# Extracted data:
◇ ◇ ◇ ◇ ◇
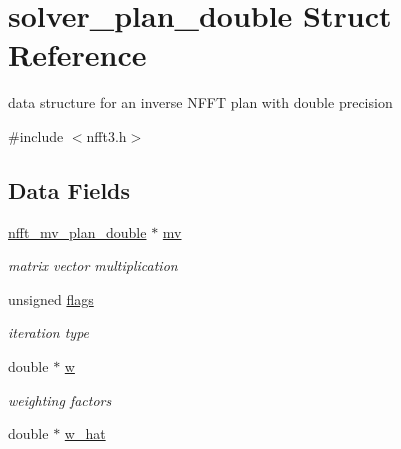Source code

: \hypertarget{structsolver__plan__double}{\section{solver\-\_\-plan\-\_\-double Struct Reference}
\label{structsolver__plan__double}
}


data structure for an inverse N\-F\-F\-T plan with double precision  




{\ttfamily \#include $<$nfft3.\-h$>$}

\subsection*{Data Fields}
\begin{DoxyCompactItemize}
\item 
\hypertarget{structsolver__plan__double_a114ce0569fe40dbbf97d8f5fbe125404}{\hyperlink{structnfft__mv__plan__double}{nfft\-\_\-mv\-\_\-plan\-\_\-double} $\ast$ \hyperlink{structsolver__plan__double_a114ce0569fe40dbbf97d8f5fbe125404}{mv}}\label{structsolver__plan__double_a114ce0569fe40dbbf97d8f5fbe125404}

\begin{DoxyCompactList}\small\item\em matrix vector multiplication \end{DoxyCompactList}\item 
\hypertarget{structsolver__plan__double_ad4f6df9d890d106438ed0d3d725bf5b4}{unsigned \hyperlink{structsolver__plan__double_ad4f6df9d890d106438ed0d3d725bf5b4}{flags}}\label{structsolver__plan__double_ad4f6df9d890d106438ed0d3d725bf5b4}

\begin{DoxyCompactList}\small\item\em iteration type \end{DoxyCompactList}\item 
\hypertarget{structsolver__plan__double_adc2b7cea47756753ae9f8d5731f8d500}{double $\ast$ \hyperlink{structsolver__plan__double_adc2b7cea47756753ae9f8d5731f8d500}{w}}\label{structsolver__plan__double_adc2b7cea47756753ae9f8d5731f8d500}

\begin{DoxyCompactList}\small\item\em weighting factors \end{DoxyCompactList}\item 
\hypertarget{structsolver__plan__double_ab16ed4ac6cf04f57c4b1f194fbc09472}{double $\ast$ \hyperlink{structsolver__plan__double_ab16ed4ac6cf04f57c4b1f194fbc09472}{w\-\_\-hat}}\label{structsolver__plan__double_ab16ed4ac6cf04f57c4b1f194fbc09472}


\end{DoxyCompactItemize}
◇ ◇ ◇ ◇ ◇
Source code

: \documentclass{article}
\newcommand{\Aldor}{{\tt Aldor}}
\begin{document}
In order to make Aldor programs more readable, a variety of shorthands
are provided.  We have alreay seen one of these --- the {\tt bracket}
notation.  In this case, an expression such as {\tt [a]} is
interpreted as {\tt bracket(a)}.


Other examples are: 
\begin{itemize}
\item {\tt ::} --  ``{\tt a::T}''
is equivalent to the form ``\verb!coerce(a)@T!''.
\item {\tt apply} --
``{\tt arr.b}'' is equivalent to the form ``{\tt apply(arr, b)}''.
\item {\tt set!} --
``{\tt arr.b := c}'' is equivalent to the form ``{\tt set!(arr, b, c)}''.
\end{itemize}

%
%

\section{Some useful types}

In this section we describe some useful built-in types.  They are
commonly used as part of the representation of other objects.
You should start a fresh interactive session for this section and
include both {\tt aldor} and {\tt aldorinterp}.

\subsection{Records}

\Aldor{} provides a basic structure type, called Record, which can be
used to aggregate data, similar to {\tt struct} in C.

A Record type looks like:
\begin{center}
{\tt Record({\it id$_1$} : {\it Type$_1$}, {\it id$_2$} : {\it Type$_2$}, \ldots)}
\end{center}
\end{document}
◇ ◇ ◇ ◇ ◇
# To do:
Pull out all lines of the data with the string "form".

# Task output:
is equivalent to the form ``\verb!coerce(a)@T!''.
``{\tt arr.b}'' is equivalent to the form ``{\tt apply(arr, b)}''.
``{\tt arr.b := c}'' is equivalent to the form ``{\tt set!(arr, b, c)}''.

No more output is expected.